Yankatu e a coleção Alma-Raiz, uma história muito além do objeto
A autora Maria Fernanda Paes Barro é designer, fundadora da marca Yankatu, que atua com “design com alma brasileira”. No texto, faz um relato em primeira pessoa sobre o afetivo processo de criação da coleção Alma-Raiz junto às artesãs da Reserva Extrativista do Arapiuns. Herdeiras de conhecimentos indígenas ancestrais, elas coletam, trançam e tingem naturalmente a palha de tucumã no coração da Amazônia Paraense. Desse olhar novo para antigos saberes nascem peças autorais ricas em histórias e beleza.
Na crença do povo Kamayurá, o ser humano nasce com três almas. A primeira ele herda do pai, a segunda da mãe e a terceira, que é a sua essência, é Yankatu. Yankatu é a minha essência. Através dela me desnudo e apresento o que há de melhor em mim. Yankatu é a essência dos artesãos que conheço, que amam o que fazem e mantém vivas as tradições. Yankatu é a essência de todos que colaboram de alguma forma para que ela siga em frente. Muito antes da Yankatu ganhar este nome eu já sabia que meu design teria alma, queria através dele apresentar os artesãos e do artesanato brasileiro. Assim nasceu o pequeno livro que acompanha as peças, para contar essas histórias e possibilitar que você as torne suas também. A cada projeto mergulho em uma região, seus ofícios e as vidas das pessoas que os fazem. Uma pesquisa regida pelo olhar, feita com sensibilidade, respeitando o ritmo ditado pelo tempo. Há tanto a ser visto e falado!
Eu acredito que o design e a arte são uma das principais formas de valorizar e eternizar nossos conhecimentos ancestrais e a natureza ao seu redor. Através da Yankatu, exponho não apenas meu trabalho, trago comigo o sonho de muitos e instigo novos sonhos em outros tantos. A parte palpável desse trabalho são as obras que entrelaçam o meu olhar ao das vidas que compartilham comigo seus momentos. A outra parte, imensurável, está em contínuo desenvolvimento e sem data para terminar. Na base de tudo estão as relações que estabeleço com os artesãos, pois são elas que irão guiar as palavras e os passos em direção a algo bem maior que o objeto em si.
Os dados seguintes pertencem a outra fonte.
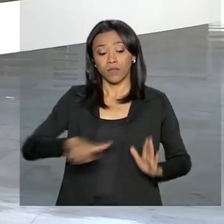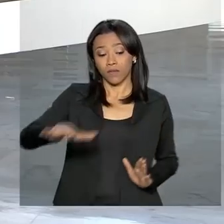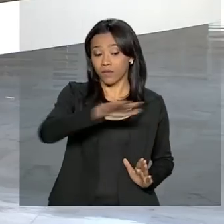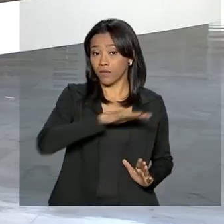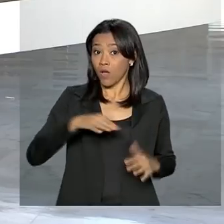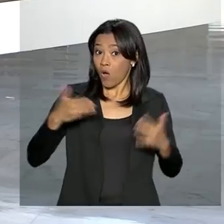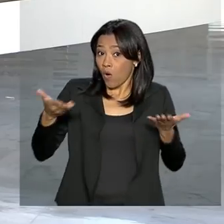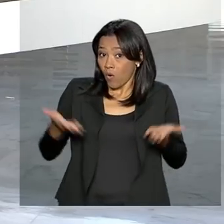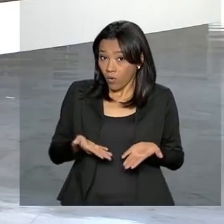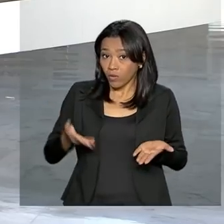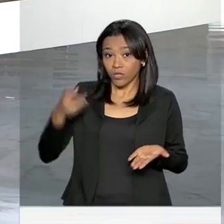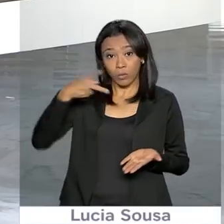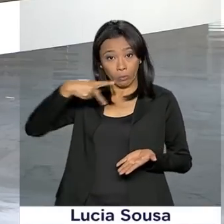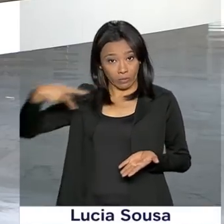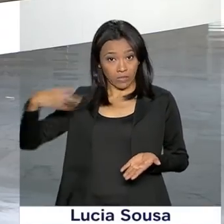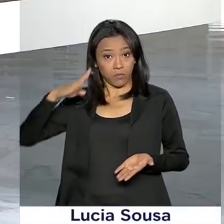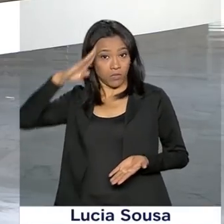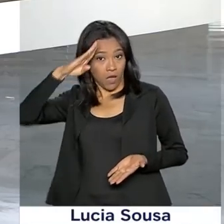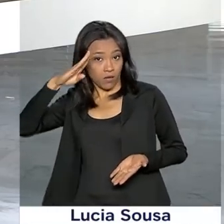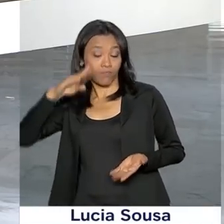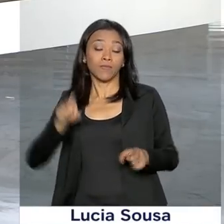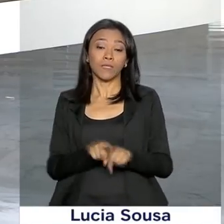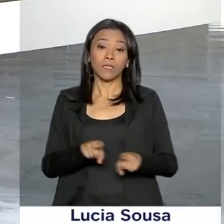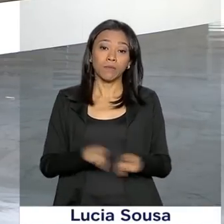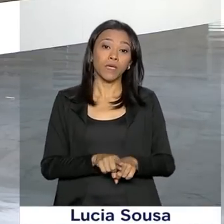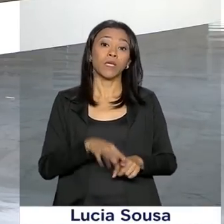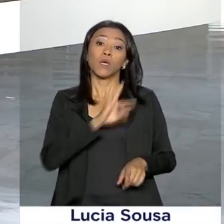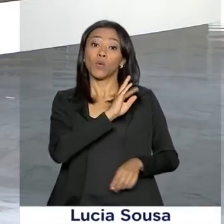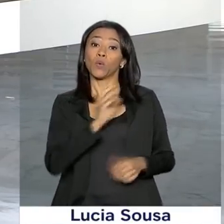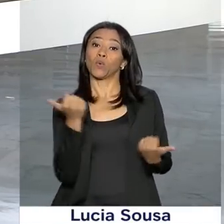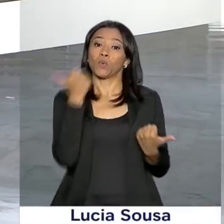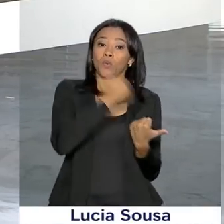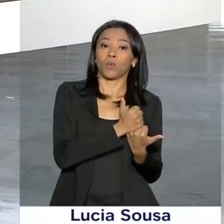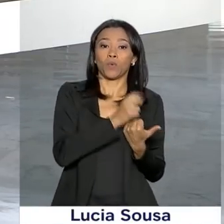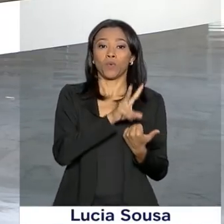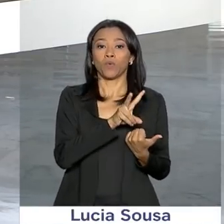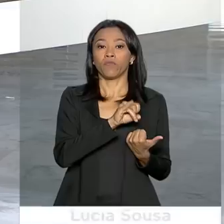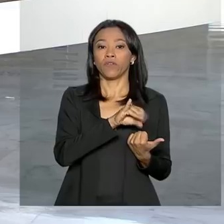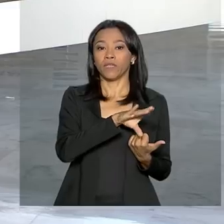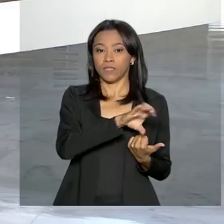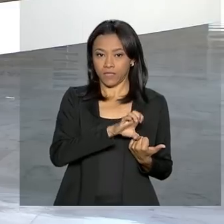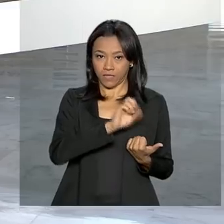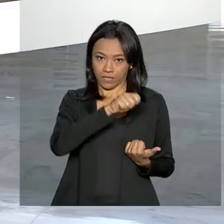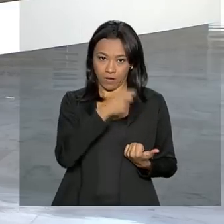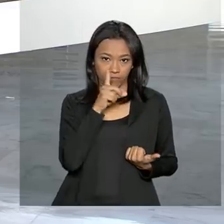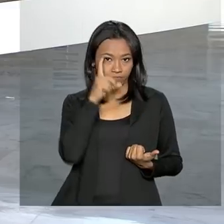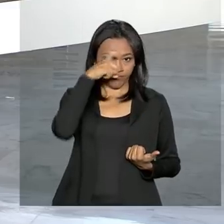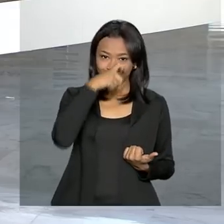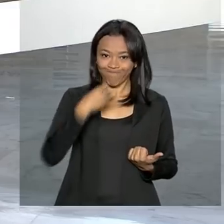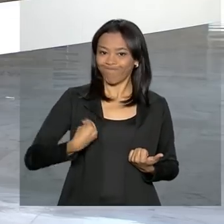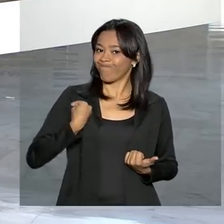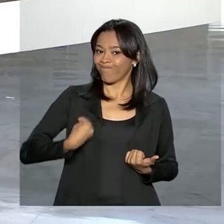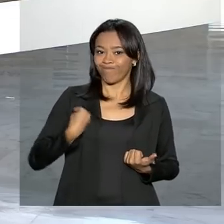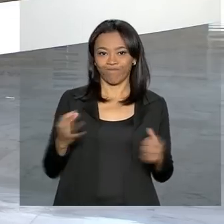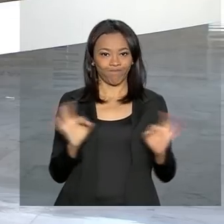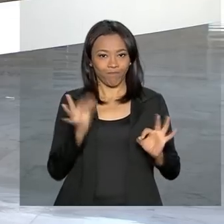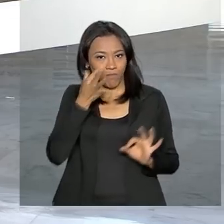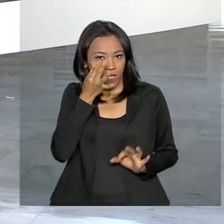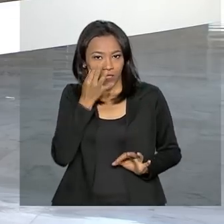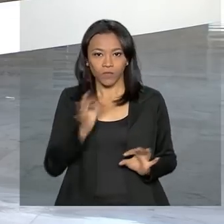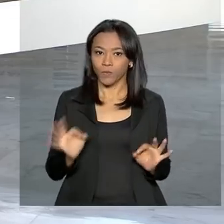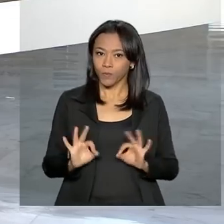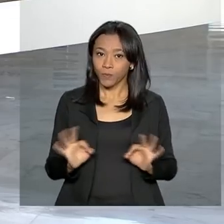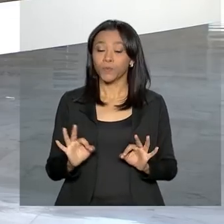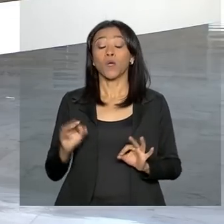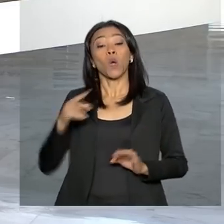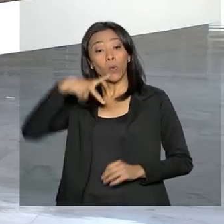nem o presidente Jair Bolsonaro, nem o presidente em exercício Hamilton Mourão estão por aqui. O presidente Jair Bolsonaro está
O mergulho na ancestralidade amazônica
Cada viagem é uma nova descoberta, mas a transparência, a admiração sincera e o respeito não mudam nunca. Chego sempre como um caderno em branco, sem entendimentos prévios sobre o assunto. Quero ouvir de quem vive daquilo, quem nasceu ali naquela terra e a viveu até então. Sei que tenho muito a aprender e assim os desperto para o quanto eles têm a me ensinar. As páginas do caderno vão sendo preenchidas aos poucos, quando histórias se unem a desenhos e nossas mãos juntas traçam novos horizontes. Considero essa construção uma soma e nunca uma subtração.
As tradições são as raízes que estruturam nosso futuro e é essencial que se perpetuem. É a partir delas que novos olhares surgem, como se as reinventássemos a todo instante para permitirmos que ela se mantenha viva. A coleção ALMA-RAIZ foi desenvolvida junto à comunidade de Urucureá, acessada a partir de algumas horas de barco a partir de Santarém, no Pará. Trata-se de uma comunidade ribeirinha às margens do rio Arapiuns. Ela nasceu desse meu mergulho cada vez mais profundo na identidade brasileira. É uma coleção que rememora o passado e ao mesmo tempo reaviva o presente, nos mostrando o quanto nós, brasileiros, somos plurais, e que a liberdade de transitarmos pelos diferentes universos da nossa cultura é um grande privilégio.
Lá eu conheci, conversei, aprendi, ouvi e senti pessoas e histórias, assisti e participei de colheitas de palha, tingimentos naturais e tessituras sentada embaixo da sombra da mangueira junto com as artesãs que integram a cooperativaTuriarte(membro da Rede Artesol). Testemunhei sorrisos e desabafos, toquei com minhas próprias mãos as matérias-primas e as mãos das pessoas que as transformam em arte. Cultivei relações e fiz amigos que seguirão comigo pela vida.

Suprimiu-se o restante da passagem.